# [TASK 1]
Change "top-left origin" to "upper-left origin" in the records, starting with the line with "Here, each photo" and going on through the line with "577.5], [0, 0, 1]] dist [0.001680, -0.000986]", and give those lines again with all else unchanged.

Lim Kheng Chye is a respected senior architect and arbitrator. He is also an Advisor to the NAS Board of the National Archives of Singapore.

K. C. Lim or simply “KC” as he is affectionately known in the numismatic community, started collecting coins in 1972. His interest in tokens began when he was offered in the early 1970s a large group of Singapore merchant tokens, also known as “duit ayam” (in the local Malay language) or “cockerel money” because of the design of a cockerel found on them.

His interests later extended to all types of tokens issued and used in South East Asia, and in particular the Netherlands East Indies. The difficulty numismatists faced at the time was the dearth of available information relating to such tokens. KC was not satisfied with just collecting. He went further into researching their purposes, the reasons for their issue, the various entities that issued them, the places they came from, the types of metal or materials used, and the various varieties that existed. The many types of tokens in KC’s collection include plantation tokens issued in British North Borneo and the Netherlands East Indies; tin tokens issued by the Chinese communities in Malaya, Siam, Sumatra and Java; Singapore merchant tokens; Chinese tin cash tokens issued by Chinese communities that imitated the copper Chinese cash coins used in China; gaming tokens used in Singapore and Malaya during the Japanese Occupation in the Second World War; Singapore telephone tokens; Raffles Hotel Sarkies’ and Emmerson’s Pool tokens; tokens used in the oil refining islands of Pulau Bukom and Pulau Samboe; Singapore Harbour Board tokens, and many others. The collection was painstakingly built over some 30 years through a quest that spanned continents. It represents one of the best collections of tokens in this part of the world today.

# [TASK 2]
According to the passage on K. C. Lim's token collection, why were Singapore merchant tokens known as "cockerel money"?

Dataset excerpts
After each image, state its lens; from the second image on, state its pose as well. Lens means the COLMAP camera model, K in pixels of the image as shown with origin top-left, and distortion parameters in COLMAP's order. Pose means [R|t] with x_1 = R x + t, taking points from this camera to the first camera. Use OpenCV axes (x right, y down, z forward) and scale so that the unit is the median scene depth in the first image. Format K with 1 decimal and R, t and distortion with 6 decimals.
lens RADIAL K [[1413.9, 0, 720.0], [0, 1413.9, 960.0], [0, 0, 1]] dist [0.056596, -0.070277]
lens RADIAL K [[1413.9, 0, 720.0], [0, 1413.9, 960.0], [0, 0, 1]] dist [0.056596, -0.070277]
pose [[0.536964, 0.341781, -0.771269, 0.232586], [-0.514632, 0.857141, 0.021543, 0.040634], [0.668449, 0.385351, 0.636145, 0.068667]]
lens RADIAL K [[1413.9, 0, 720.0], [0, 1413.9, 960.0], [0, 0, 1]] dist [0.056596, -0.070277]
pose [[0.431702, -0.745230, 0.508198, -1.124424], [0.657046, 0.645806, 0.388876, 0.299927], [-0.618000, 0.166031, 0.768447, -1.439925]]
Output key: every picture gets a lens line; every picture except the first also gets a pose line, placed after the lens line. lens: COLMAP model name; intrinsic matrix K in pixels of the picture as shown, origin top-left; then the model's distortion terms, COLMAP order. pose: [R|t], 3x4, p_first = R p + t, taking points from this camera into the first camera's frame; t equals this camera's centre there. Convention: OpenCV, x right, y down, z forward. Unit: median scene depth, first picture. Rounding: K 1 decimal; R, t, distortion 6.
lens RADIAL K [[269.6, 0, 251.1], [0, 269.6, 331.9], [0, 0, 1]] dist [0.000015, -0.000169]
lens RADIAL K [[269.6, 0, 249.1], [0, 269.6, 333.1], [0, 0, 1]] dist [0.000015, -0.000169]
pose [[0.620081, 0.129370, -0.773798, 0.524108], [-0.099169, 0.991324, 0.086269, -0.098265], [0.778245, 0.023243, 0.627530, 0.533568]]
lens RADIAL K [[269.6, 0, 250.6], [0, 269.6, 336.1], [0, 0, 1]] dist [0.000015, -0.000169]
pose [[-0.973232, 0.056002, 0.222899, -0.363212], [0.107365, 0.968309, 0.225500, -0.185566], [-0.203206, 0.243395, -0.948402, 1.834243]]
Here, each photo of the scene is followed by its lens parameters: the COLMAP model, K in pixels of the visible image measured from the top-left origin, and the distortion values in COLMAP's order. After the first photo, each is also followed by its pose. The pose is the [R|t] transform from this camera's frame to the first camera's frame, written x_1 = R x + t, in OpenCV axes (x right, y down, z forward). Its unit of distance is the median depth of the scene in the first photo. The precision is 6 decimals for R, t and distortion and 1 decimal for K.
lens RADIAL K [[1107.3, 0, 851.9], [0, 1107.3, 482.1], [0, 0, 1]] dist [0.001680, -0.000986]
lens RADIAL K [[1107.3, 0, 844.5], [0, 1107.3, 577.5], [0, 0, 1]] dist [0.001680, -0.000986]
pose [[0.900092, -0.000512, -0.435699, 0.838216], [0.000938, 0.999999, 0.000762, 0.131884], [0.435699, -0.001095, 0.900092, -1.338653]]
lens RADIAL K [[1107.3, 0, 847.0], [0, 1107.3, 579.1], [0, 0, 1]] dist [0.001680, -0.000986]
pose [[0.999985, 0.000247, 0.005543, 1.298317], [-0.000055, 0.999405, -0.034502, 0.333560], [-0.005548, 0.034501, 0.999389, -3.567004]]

# [REPLY 1]
Here, each photo of the scene is followed by its lens parameters: the COLMAP model, K in pixels of the visible image measured from the upper-left origin, and the distortion values in COLMAP's order. After the first photo, each is also followed by its pose. The pose is the [R|t] transform from this camera's frame to the first camera's frame, written x_1 = R x + t, in OpenCV axes (x right, y down, z forward). Its unit of distance is the median depth of the scene in the first photo. The precision is 6 decimals for R, t and distortion and 1 decimal for K.
lens RADIAL K [[1107.3, 0, 851.9], [0, 1107.3, 482.1], [0, 0, 1]] dist [0.001680, -0.000986]
lens RADIAL K [[1107.3, 0, 844.5], [0, 1107.3, 577.5], [0, 0, 1]] dist [0.001680, -0.000986]

# [REPLY 2]
They were called "cockerel money" because a cockerel design was found on them. In the local Malay language they were also known as "duit ayam."